Two parallel plates 0.500 cm apart are equally and oppositely charged. An electron is released from rest at the surface of the negative plate and simultaneously a proton is released from rest at the surface of the positive plate.
How far from the negative plate is the point at which the electron and proton pass each other?
Answer
Expression for acceleration of charged particle is,
a=\frac{q E}{m}
The expression for acceleration of electron is,
a_{e}=\frac{q E}{m_{e}}
Here, a_{e} is the acceleration of electron and m_{e} is the mass of electron.
The expression for acceleration of proton is,
a_{p}=\frac{q E}{m_{p}}
Here, a_{p} is the acceleration of proton and m_{p} is the mass of proton.
Assume that d be the distance of electron from the negative plate.
Expression for the distance is,
s=u t+\frac{1}{2} a t^{2}
Sulostitute d for s, 0 for u, q E / m_{e} for a.
d=\left(\frac{1}{2}\right)\left(\frac{q E}{m_{e}}\right) t^{2} (1)
Then the distance of proton from the positive plate is 0.500 \mathrm{~cm}-d.
Expression for the distance is, s=u t+\frac{1}{2} a t^{2}
Substitute 0.500 \mathrm{~cm}-d for s, 0 for u, q E / m_{p} for a
0.500 \mathrm{~cm}-d=\left(\frac{1}{2}\right)\left(\frac{q E}{m_{p}}\right) t^{2} (2)

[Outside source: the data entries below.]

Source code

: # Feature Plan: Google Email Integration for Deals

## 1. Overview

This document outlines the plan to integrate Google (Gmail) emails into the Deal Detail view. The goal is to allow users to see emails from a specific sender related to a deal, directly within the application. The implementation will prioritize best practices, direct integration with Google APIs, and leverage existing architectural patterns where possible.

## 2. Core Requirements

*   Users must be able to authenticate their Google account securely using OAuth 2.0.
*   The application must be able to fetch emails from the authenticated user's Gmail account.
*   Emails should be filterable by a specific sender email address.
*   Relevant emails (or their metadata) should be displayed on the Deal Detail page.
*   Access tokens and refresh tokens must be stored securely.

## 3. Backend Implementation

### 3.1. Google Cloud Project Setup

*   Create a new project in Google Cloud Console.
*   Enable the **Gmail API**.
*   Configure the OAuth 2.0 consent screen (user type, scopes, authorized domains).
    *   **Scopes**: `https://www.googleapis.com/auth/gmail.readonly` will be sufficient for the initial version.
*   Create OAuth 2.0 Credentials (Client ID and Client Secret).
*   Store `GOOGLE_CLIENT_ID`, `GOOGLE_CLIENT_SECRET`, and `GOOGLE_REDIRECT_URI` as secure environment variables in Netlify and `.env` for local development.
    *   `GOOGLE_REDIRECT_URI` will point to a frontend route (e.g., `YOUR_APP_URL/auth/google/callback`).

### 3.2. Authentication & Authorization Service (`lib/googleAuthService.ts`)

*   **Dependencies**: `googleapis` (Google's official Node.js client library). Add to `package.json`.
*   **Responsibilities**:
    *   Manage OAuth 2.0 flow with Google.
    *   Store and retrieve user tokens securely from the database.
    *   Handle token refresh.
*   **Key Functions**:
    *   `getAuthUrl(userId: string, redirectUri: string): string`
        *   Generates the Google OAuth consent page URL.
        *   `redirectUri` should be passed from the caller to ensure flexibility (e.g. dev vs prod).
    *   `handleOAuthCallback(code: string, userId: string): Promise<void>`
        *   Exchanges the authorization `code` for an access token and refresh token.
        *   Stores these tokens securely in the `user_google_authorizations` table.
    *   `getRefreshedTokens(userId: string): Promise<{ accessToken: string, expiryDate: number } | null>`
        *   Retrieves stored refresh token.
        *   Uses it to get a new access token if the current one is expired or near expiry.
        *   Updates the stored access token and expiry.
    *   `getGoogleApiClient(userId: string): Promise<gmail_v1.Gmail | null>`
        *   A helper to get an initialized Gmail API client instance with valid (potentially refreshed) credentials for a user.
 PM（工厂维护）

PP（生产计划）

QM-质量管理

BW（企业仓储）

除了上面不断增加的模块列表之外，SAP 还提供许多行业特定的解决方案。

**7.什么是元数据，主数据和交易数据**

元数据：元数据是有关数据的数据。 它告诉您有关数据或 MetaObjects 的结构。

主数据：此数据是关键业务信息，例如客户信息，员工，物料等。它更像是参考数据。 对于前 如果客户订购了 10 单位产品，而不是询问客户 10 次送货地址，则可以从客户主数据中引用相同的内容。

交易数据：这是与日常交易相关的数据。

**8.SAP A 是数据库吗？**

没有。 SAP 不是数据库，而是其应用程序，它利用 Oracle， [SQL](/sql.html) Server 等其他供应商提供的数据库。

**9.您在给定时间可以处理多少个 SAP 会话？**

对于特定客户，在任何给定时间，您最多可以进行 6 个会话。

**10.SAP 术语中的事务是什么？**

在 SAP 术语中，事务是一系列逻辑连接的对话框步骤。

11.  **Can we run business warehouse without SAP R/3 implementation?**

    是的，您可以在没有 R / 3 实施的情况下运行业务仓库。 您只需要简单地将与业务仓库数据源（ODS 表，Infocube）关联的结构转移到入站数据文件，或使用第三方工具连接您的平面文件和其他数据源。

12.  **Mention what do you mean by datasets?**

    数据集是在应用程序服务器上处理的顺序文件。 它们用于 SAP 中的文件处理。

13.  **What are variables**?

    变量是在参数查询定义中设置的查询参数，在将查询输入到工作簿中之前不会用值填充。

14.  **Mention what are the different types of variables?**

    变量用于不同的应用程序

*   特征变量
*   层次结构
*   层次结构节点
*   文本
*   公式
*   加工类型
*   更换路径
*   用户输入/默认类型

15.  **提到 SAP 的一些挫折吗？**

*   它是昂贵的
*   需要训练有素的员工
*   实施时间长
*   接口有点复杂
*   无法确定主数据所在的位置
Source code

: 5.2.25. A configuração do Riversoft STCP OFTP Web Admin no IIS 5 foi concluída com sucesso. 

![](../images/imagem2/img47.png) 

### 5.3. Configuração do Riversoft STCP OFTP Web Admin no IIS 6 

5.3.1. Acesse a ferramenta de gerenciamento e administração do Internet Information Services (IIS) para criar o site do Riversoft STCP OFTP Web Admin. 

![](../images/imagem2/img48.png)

Divide equation (1) by equation (2)
\frac{d}{0.500 \mathrm{~cm}-d}=\frac{m_{p}}{m_{e}}
Substitute 1836 m_{e} for m_{p}
\frac{d}{0.500 \mathrm{~cm}-d}=\frac{1836 m_{e}}{m_{e}}
\frac{d}{0.500 \mathrm{~cm}-d}=1836
Rearrange above equation for d
d=0.4997 \mathrm{~cm}
\approx 0.500 \mathrm{~cm}
Therefore, the distance from the negative plate at which the electron and proton pass each other is 0.500 \mathrm{~cm}.